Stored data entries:
§
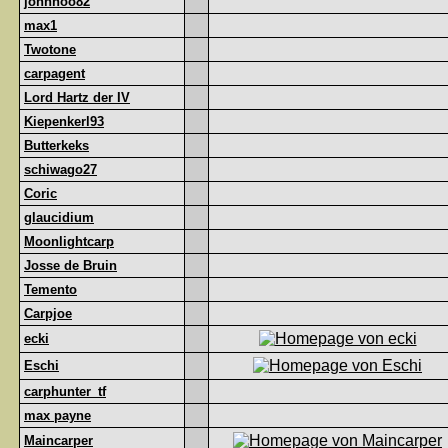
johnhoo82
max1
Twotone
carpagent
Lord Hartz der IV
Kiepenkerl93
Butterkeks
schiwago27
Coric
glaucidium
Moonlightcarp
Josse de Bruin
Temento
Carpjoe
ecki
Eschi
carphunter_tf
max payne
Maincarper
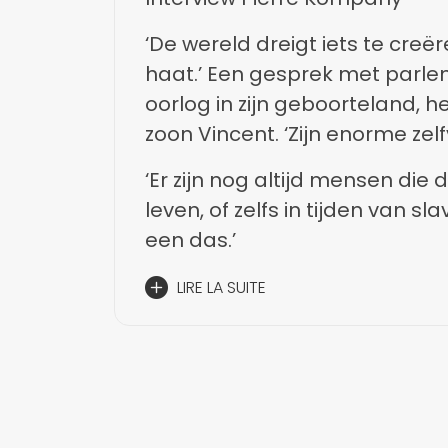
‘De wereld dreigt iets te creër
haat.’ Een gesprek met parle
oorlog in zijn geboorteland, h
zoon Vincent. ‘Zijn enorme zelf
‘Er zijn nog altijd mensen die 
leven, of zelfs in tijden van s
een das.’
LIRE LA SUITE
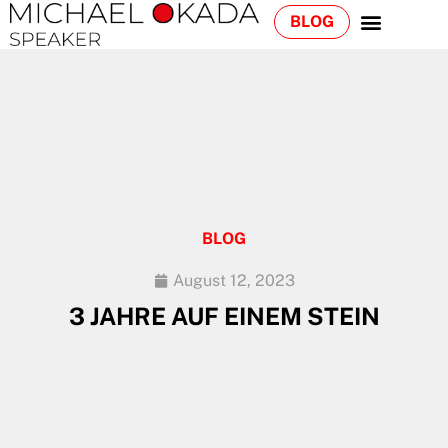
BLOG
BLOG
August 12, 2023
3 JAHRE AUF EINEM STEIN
§
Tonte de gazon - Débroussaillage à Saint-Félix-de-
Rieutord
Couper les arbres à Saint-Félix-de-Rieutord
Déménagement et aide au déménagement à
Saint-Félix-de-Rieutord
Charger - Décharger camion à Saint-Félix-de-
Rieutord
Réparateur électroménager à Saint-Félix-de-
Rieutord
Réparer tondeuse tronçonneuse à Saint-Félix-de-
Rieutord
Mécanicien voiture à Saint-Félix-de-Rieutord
§
__WORK REQUEST__: The reply must be a number and nothing more: the count of lines above that contain the word "Félix".

__FINISHED TASK__: 7